Isiah Thomas: ESPN forgets 90’s Pistons behind Michael Jordan, Bulls

(Photo by Jon Soohoo/NBAE via Getty Images)
(Photo by Jon Soohoo/NBAE via Getty Images)

In the midst of a recent conversation with ESPN, former Detroit Pistons point guard Isiah Thomas gave his opinion on Michael Jordan in the 90’s.

The “Bad Boys”, as their known to basketball fans today, gave fans one of the most intriguing, entertaining, and controversial teams to watch in the past three decades in the NBA. Legendary point guard Isiah Thomas led that Detroit Pistons team that is formerly known as the “Bad Boys” that gave the Chicago Bulls and Michael Jordan all sorts of fits.

It was the Pistons that wouldn’t let the Bulls get off the ground at times in the Eastern Conference in the late 1980’s and early 1990’s. Thomas had a large role in that, but he also feels like the “history books” didn’t write it up that way.

In a recent interview with ESPN, Thomas expressed his displeasure that the national media wrote up the NBA history books as the great Boston Celtics-Los Angeles Lakers rivalries were bridged over to the Michael Jordan Bulls.

In regards to that subject for Thomas, ESPN wrote up that he feels in particular that: “the back-to-back champions Thomas feels the NBA has relegated to a forgotten bridge from the Lakers-Celtics rivalry in the ’80s to the Michael Jordan Bulls of the ’90s.”

Thomas also stated that: “I mean, that’s how they wrote it .”

This is all a very interesting perspective on the history of the NBA and how some of the league’s former players feel the executives spun things in the past. Thomas obviously feels slighted about his position, and where the Pistons fall in the discussion too, with how the league office buried his team’s back-to-back NBA titles.

Detroit did eliminated Michael Jordan and the Bulls in three consecutive postseason. That Pistons team was a very tough out in the East for a while in the late 80’s and early 90’s. And, Thomas felt like his team wasn’t the only one that gave MJ and the Bulls fits during the early part of that building dynasty.

“Keeping it real right, we weren’t the only team that shut down Michael Jordan,” Thomas told ESPN in that same piece.

But, that is when the Bulls really started to make some runs behind the six total titles that Michael Jordan brought back to the Windy City. Both sides have their fair places in the history books for the NBA, and ESPN is actually doing a pretty good job covering this “Bad Boys”-era for the Pistons franchise.

Nonetheless, this is a rivalry that shouldn’t be forgotten in the history of the NBA. The Pistons were one of the more physical, aggressive, and provoking teams in recent NBA history.

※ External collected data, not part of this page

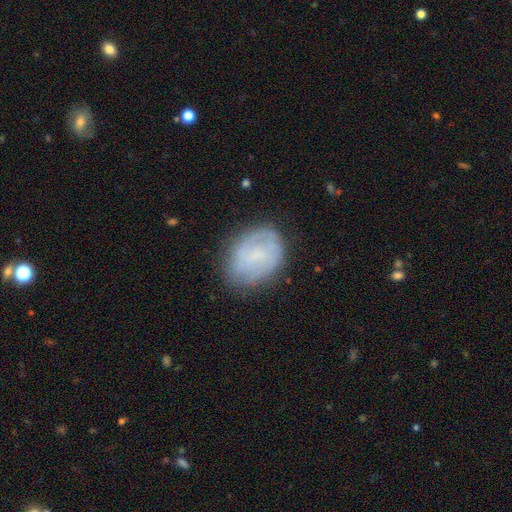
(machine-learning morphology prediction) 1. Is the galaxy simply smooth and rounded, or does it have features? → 49% featured or disk, 43% smooth, 8% star or artifact.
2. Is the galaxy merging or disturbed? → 71% none, 20% minor disturbance, 7% major disturbance, 1% merger.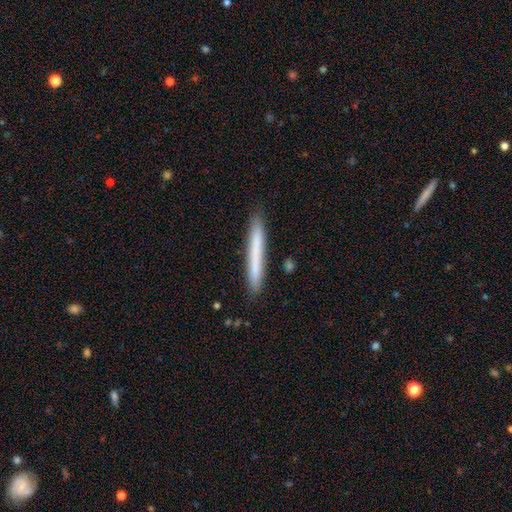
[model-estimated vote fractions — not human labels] Overall: smooth (70%). How rounded: cigar-shaped (97%). Merging: none (88%).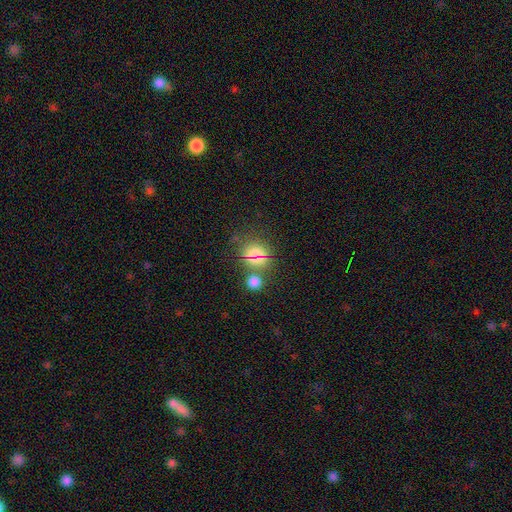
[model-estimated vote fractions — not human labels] The model was most divided on "smooth or featured": smooth: 56%, star or artifact: 34%, featured or disk: 10%. More confident: how rounded — round (75%); merging — none (68%).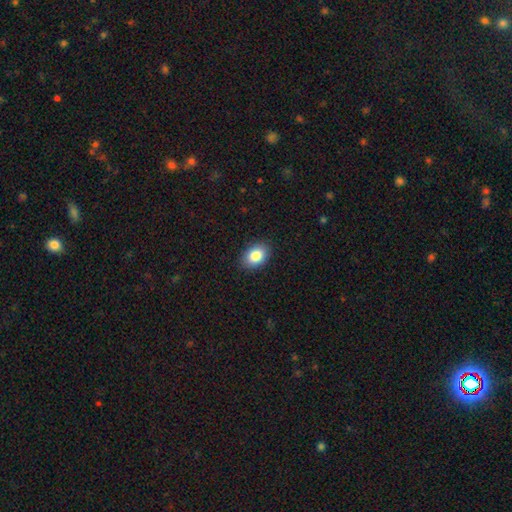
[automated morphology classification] The model was most divided on "how rounded": in between: 81%, round: 18%, cigar-shaped: 1%. More confident: merging — none (88%); smooth or featured — smooth (85%).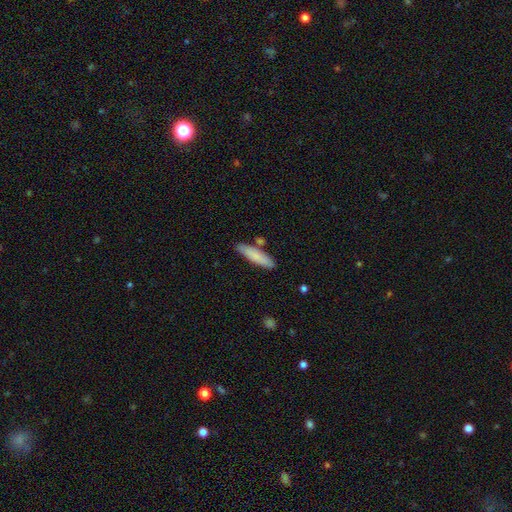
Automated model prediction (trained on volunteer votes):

That’s what will make them so memorable for now and well into the future.

The ESPN “30-for-30” documentary that featured the Pistons from that era, better known as the “Bad Boys”, is one of the best in that entire series. It dives deep into the culture behind those Bulls and Pistons teams, and the rivalry between MJ and the likes of Thomas and big man Rick Mahorn that gave him so much trouble more than two decades ago.